● **Your instructions**: Counting case-sensitively, how many of the lines below contain the string "نهاية"? Reply with the number alone.

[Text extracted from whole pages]
----

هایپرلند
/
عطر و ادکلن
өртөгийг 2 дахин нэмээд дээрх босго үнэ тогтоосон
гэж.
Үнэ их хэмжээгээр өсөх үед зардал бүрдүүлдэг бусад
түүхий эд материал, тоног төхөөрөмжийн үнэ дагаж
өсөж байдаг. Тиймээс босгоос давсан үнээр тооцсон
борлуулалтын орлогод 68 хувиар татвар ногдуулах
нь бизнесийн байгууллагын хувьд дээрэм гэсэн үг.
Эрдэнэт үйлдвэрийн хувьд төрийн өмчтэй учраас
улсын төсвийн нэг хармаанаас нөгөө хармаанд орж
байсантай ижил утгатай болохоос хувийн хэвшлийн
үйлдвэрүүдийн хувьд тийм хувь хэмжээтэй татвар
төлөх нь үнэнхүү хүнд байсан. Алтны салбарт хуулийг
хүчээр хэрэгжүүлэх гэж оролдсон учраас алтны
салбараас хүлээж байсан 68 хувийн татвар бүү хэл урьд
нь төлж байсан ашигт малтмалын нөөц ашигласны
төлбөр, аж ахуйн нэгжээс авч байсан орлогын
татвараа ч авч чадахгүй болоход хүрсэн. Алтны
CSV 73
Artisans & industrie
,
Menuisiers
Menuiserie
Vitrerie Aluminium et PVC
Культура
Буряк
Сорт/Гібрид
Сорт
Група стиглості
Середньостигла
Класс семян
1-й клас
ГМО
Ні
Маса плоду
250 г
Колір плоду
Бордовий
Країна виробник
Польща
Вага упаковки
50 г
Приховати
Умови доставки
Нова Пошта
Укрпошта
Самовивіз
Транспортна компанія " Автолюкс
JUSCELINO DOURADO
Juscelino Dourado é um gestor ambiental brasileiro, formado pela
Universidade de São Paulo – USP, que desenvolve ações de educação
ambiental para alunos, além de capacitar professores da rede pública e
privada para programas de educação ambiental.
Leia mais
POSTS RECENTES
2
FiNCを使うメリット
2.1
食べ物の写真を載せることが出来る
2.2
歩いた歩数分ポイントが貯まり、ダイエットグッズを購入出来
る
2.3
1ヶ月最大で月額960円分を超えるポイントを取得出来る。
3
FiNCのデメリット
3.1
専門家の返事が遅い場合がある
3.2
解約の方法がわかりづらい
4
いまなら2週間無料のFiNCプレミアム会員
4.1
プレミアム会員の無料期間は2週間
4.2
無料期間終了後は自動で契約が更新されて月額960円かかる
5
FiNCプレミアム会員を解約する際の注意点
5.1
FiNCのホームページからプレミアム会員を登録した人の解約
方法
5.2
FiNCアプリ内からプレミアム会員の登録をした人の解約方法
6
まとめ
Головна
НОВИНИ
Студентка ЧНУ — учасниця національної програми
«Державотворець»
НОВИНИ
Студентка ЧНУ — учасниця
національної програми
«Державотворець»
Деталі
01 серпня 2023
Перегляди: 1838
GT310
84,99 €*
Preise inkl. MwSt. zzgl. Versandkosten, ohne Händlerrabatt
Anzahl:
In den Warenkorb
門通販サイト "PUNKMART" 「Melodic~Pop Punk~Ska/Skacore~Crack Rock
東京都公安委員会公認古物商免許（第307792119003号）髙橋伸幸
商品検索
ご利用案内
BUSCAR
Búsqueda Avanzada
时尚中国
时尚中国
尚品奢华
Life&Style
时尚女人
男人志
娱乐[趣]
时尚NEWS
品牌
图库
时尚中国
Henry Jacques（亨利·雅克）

----

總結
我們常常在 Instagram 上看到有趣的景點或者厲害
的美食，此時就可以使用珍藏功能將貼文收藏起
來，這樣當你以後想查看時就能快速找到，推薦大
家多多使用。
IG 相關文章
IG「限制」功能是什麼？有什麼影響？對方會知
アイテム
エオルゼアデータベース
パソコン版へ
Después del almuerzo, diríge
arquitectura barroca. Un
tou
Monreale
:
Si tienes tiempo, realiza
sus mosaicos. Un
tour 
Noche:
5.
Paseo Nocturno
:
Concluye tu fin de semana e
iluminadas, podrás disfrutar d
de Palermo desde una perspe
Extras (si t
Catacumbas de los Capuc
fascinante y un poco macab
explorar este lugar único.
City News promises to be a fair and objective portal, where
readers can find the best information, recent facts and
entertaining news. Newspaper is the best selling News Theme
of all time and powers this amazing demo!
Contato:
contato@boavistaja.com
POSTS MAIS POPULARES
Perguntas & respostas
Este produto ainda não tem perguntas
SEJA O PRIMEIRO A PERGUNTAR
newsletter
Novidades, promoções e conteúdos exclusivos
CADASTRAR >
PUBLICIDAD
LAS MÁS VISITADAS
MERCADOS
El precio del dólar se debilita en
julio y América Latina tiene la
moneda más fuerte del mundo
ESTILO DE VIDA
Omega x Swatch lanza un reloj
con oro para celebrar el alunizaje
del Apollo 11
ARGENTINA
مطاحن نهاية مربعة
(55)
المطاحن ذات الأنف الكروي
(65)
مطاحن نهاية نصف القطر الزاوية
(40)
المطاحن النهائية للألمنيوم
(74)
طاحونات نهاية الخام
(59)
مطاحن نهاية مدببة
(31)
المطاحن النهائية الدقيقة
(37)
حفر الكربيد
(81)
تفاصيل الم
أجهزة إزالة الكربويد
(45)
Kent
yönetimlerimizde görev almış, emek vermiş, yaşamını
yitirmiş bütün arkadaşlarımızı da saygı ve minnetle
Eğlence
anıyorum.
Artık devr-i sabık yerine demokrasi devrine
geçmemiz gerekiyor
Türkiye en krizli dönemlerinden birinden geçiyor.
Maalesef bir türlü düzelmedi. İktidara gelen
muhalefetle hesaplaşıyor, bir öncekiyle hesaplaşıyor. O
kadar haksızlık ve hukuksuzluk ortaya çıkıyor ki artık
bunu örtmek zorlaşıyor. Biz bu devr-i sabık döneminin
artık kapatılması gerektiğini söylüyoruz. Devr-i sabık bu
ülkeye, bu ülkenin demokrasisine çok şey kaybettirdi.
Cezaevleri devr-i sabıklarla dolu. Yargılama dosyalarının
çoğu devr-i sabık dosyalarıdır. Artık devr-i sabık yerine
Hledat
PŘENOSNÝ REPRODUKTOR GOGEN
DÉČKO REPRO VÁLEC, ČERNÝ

----

● **Response to the exercise**: 4